━━ Reading passage
> So that also applies to
> 
> "... and the second profiling function is called before the exit
> +corresponding to this first entry"
> 
> specifically "corresponding to this first entry"?   As if the second
> entry exits first will that call the second profiling function or will
> it really be the thread that called the first profiling function
> (what happens when that thread terminates before calling the second
> profiling function? (***)).  Consider re-wording this slightly.

The calls are always paired, i.e. if a thread calls the first function, then 
it will call the second function; I can indeed state it explicitly in the doc.

> +      /* If -finstrument-functions-once is specified, generate:
> +
> +          static volatile bool F.0 = true;
> +          bool tmp_first;
> 
> is there any good reason to make F.0 volatile?  That doesn't prevent
> races.

No, it does not, but it guarantees a single read so the pairing.

> Any reason to make F.0 initialized to true rather than false (bss init?)

None, changed.
━━━━
━━ Dataset content
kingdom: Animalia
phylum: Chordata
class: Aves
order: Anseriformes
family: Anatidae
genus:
━━━━
The problem: Reproduce the code review exchange about -finstrument-functions-once above in full, word for word.

Exercise response:
> So that also applies to
> 
> "... and the second profiling function is called before the exit
> +corresponding to this first entry"
> 
> specifically "corresponding to this first entry"?   As if the second
> entry exits first will that call the second profiling function or will
> it really be the thread that called the first profiling function
> (what happens when that thread terminates before calling the second
> profiling function? (***)).  Consider re-wording this slightly.

The calls are always paired, i.e. if a thread calls the first function, then 
it will call the second function; I can indeed state it explicitly in the doc.

> +      /* If -finstrument-functions-once is specified, generate:
> +
> +          static volatile bool F.0 = true;
> +          bool tmp_first;
> 
> is there any good reason to make F.0 volatile?  That doesn't prevent
> races.

No, it does not, but it guarantees a single read so the pairing.

> Any reason to make F.0 initialized to true rather than false (bss init?)

None, changed.